As a importer from China, it is true that a lot of progress is made every year in their ability to make high quality goods. The issues they have to deal with are legion, starting with raw materials, process control, and tools, everything from accurate scales and gages thru machine tools. Then, there is QC, and having to deal with corrupt government officials.
So, it is very possible to get excellent quality goods from China, but a strict QC system needs to be in place. There are still lots of manufacturers who cut corners on materials, design, testing, manufacturing, and have no QC. 

There are a surprising number of garage manufacturers who make fake versions of expensive products, and have no scruples about cheating.

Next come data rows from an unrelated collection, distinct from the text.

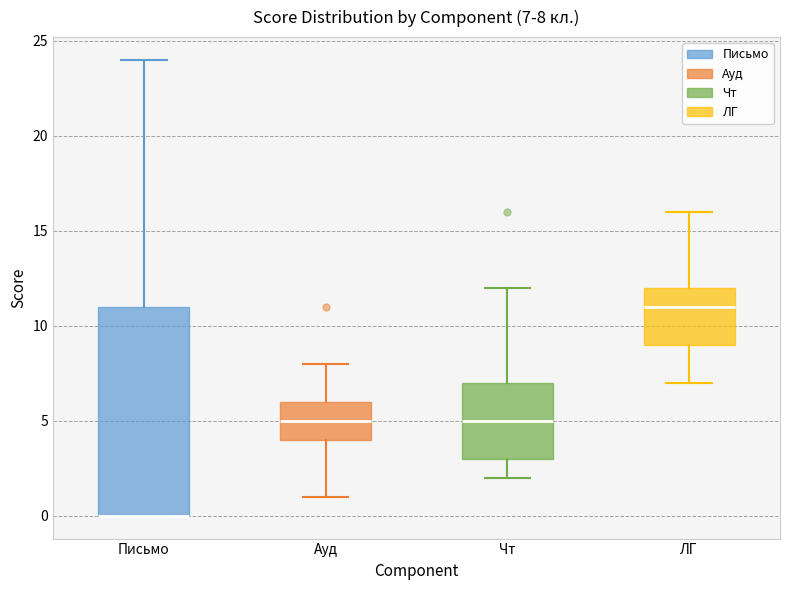

Which box is the tallest, from its lower edge to its upper edge?

Письмо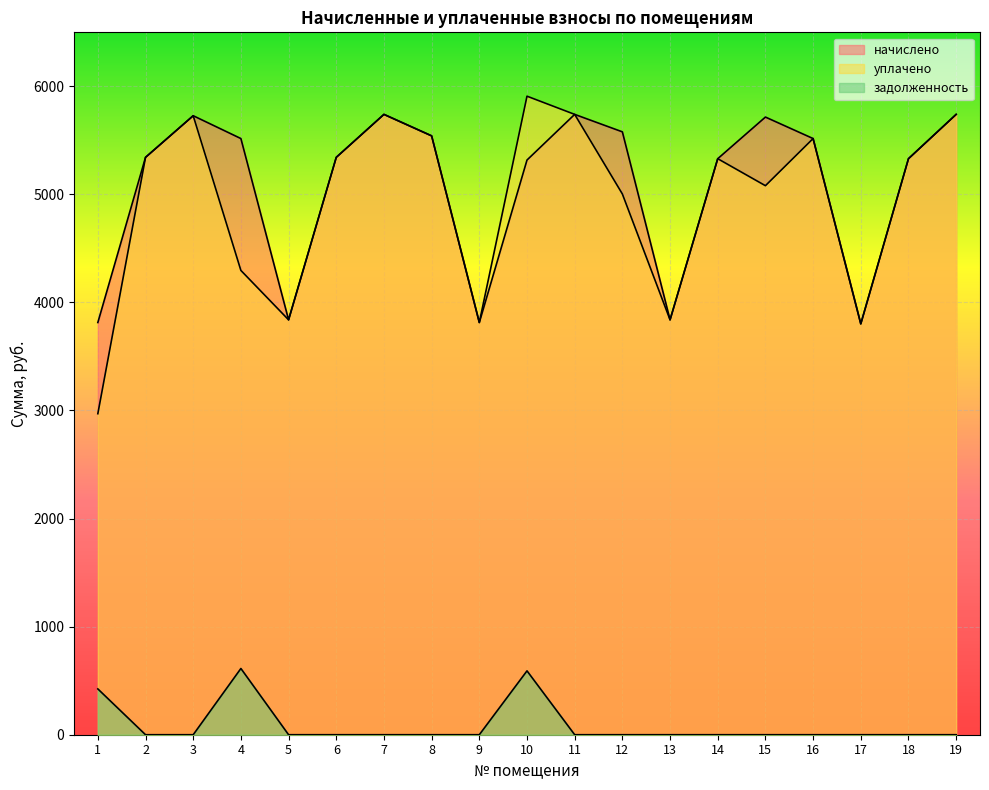

Which series has the largest range (max minus min)?

уплачено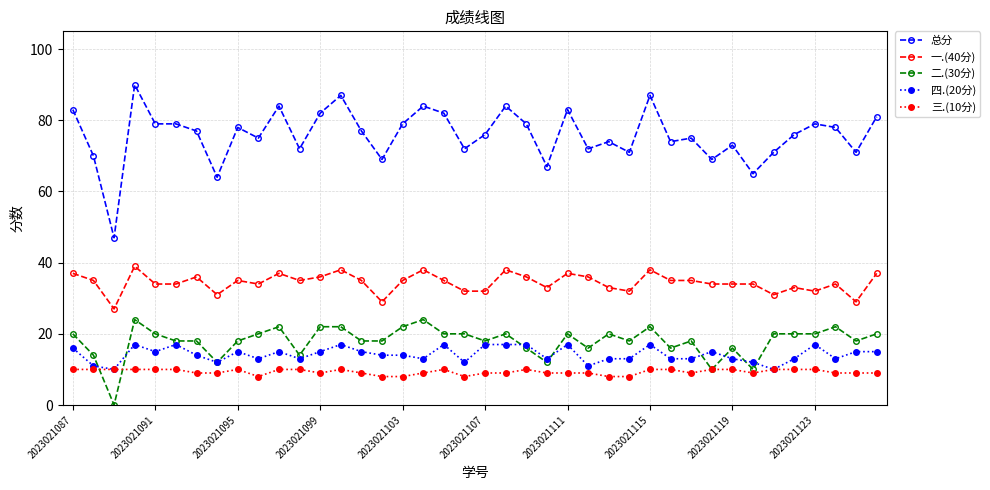

List the series in order of their peak value, lowest first.

三.(10分), 四.(20分), 二.(30分), 一.(40分), 总分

They have bribed public officials and, if necessary, they can move the operation overnight.
Small items like camera batteries fit into their business model well, they might buy cheap batteries from a manufacturer, and all they have to do is mark them and package them to look like the real product.

You have nothing to lose but a few dollars when most products fail, but some can start fires or explode, so its best to stick with a name brand for those. Just because Joe bought a product and likes it does not mean that they are all safe or will work well, that's the issue with no QC.


----------



## msatter (Jul 5, 2014)

leGreve said:


> …and apparently not all out of China is crap.
> 
> This is NOT an advert for a specific brand or item.
> 
> ...



There is more Texas design in it than you expect because Godox is working on this with CheetahStand in developing products in this line. A lot of improvements are made that will be in later versions of the products.

I have written a short bit about this bracket here: http://photography-on-the.net/forum/showpost.php?p=16902247&postcount=4323

If you put a Speedlite in it you won't have the problem I encountered with my Godox Witstro flash. I solved a later the light spillage also: http://photography-on-the.net/forum/showpost.php?p=16957250&postcount=4468


----------



## skoobey (Jul 9, 2014)

Have the Phottix L Bracket one, I guess it's from China, but it's made of metal. Love it! And it's 25$.

Country of origin has nothing to do with the product quality.


----------